Dans un communiqué commun publié hier, les ministères de l’Ecologie, de la Santé et du Travail annoncent que la réglementation sur l’exposition des travailleurs à l’amiante sera durcie au premier semestre 2012.

Les modifications à venir de la réglementation comprennent notamment un abaissement du seuil de la valeur limite d’exposition professionnelle de 100 fibres d’amiante par litre d’air à 10 fibres.

Les mesures d’empoussièrement sur le lieu de travail devront être effectuées de manière à prendre en compte toutes les catégories de fibres, y compris les fibres fines qui n’étaient pas visibles avant l’utilisation de la META, annoncent les trois ministères.
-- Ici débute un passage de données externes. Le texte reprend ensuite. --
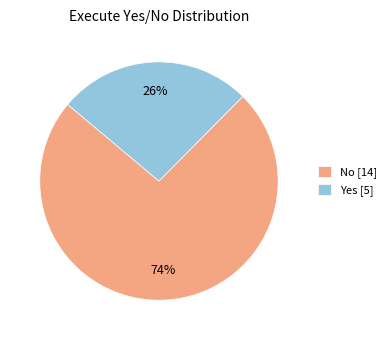

Does Yes represent more than half of the total?

No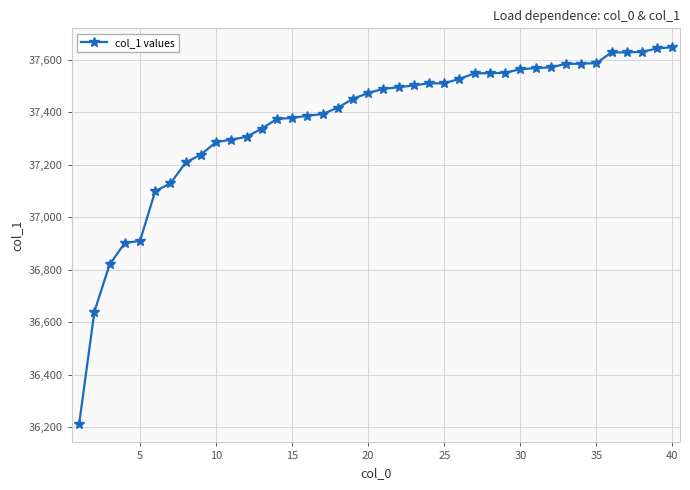

Does the chart have visible grid lines?

Yes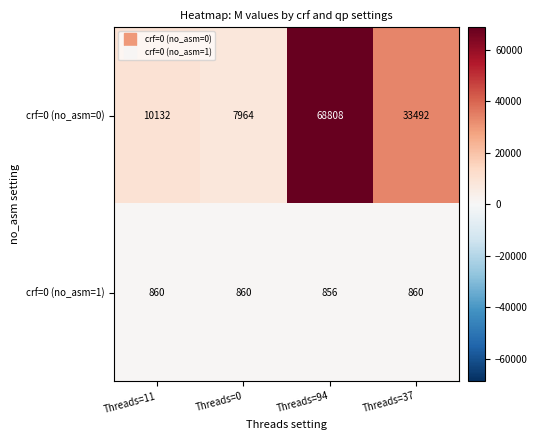

Between Threads=0 and Threads=94, which series saw the biggest shift?

crf=0 (no_asm=0)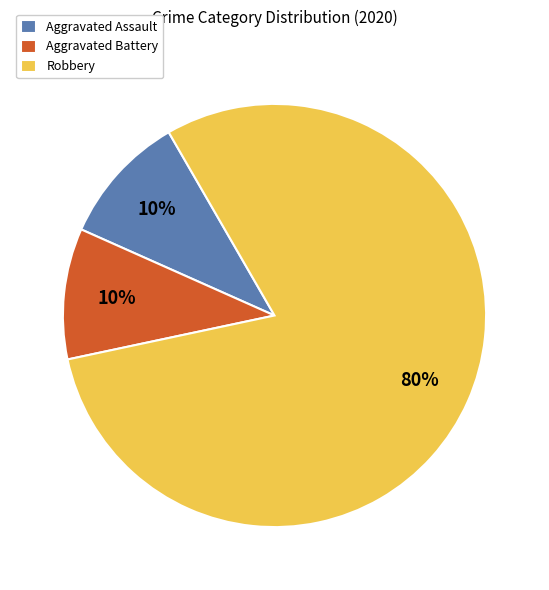

Count the number of slices in the pie.

3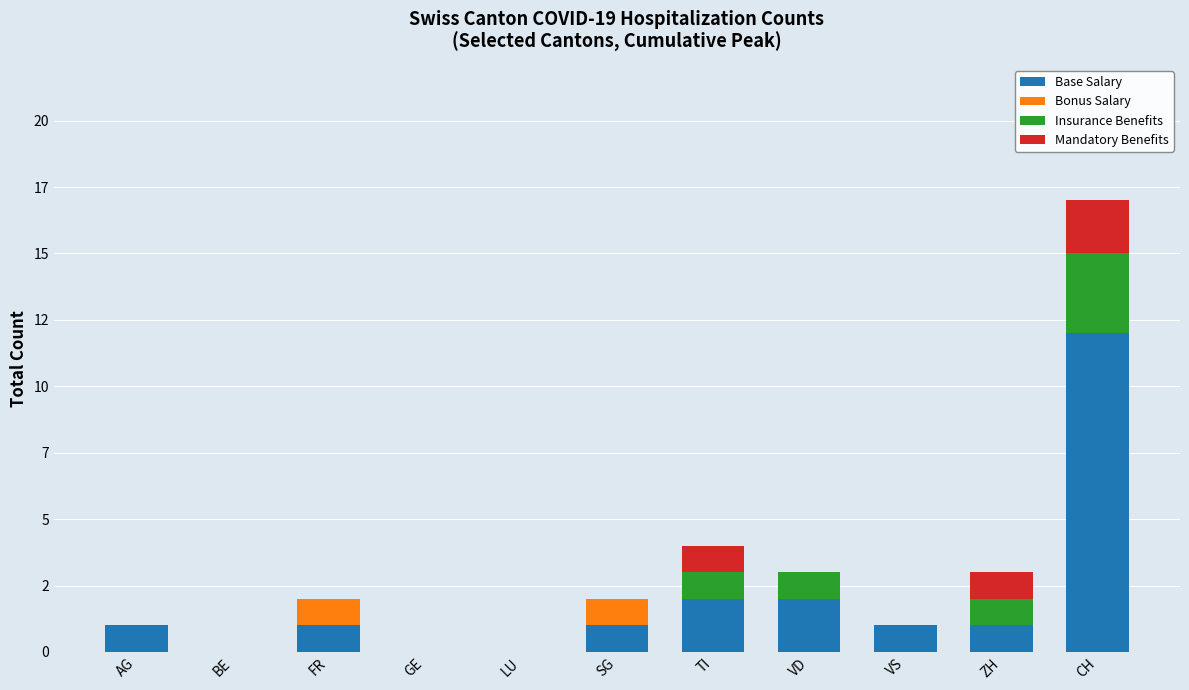

Are the bars horizontal?

No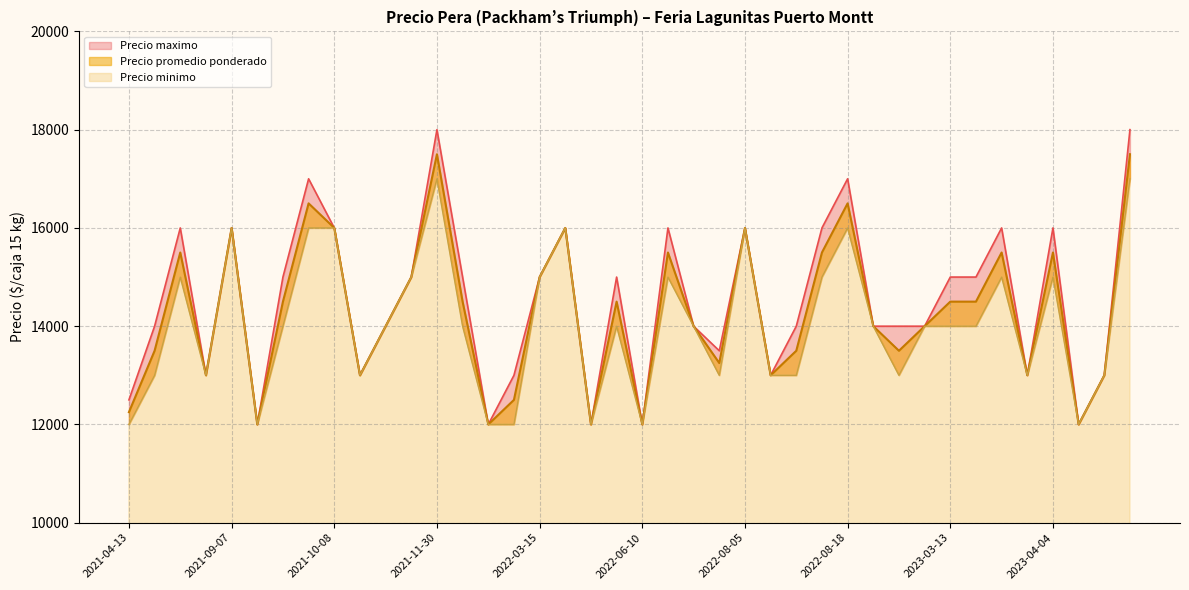

Read the Precio minimo value at 2023-04-04.

15000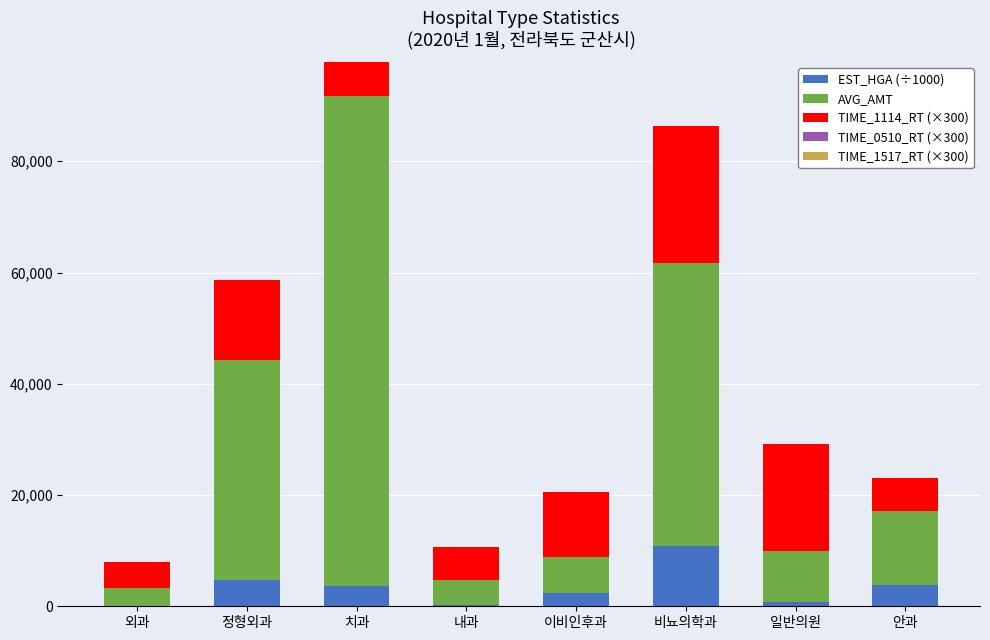

At which category is the sum across all series the highest?

치과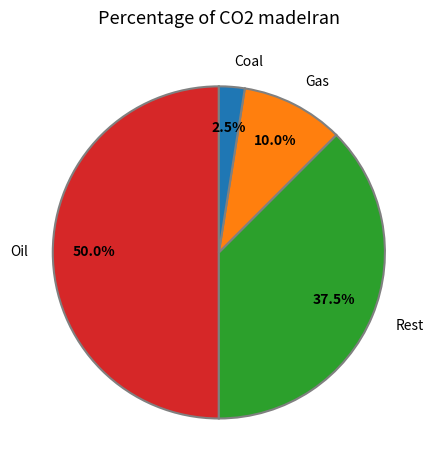

Between Oil and Gas, which is larger?

Oil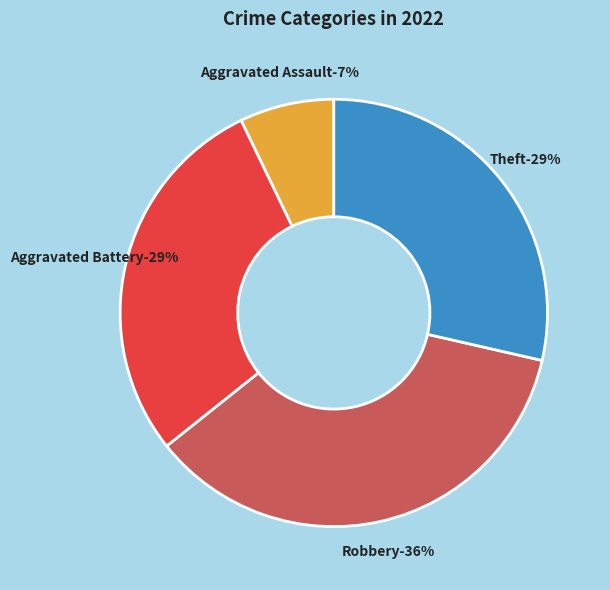

What portion of the pie excludes Aggravated Assault?

92.9%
Par ailleurs, la distinction entre amiante friable et non friable sera supprimée du code du travail et la certification des entreprises à l’ensemble des activités de retrait et d’encapsulage de matériaux contenant de l’amiante sera généralisée.

La décision découle d’une campagne de prélèvements et de mesures des fibres d’amiante en milieu professionnel menée par l’Institut de recherche et de sécurité pour la prévention des accidents du travail et des maladies professionnelles (Inrs). Cette enquête a été faite sur des chantiers de traitement, de retrait ou de maintenance concernant des matériaux susceptibles de libérer des fibres d’amiante.

Cette campagne de mesures menée en 2009 et 2010 a montré dans les entreprises concernées “des niveaux d’empoussièrement d’une ampleur inattendue pour certains matériaux”, niveaux liés “soit aux techniques utilisées soit à l’état de dégradation de ces matériaux”.

Un changement de méthode de mesure de présence de l’amiante – par microscopie électronique à transmission analytique (META) – a par ailleurs permis “de comptabiliser les fibres fines d’amiante qui n’étaient pas visibles précédemment” .

Nombreux sont ceux qui estimeront que ces décisions viennent tardivement. L’amiante est interdit en France depuis 1997, mais de nombreuses constructions ou équipements industriels en contiennent toujours. Et chaque intervention dans ces structures est susceptible d’en libérer dans l’atmosphère.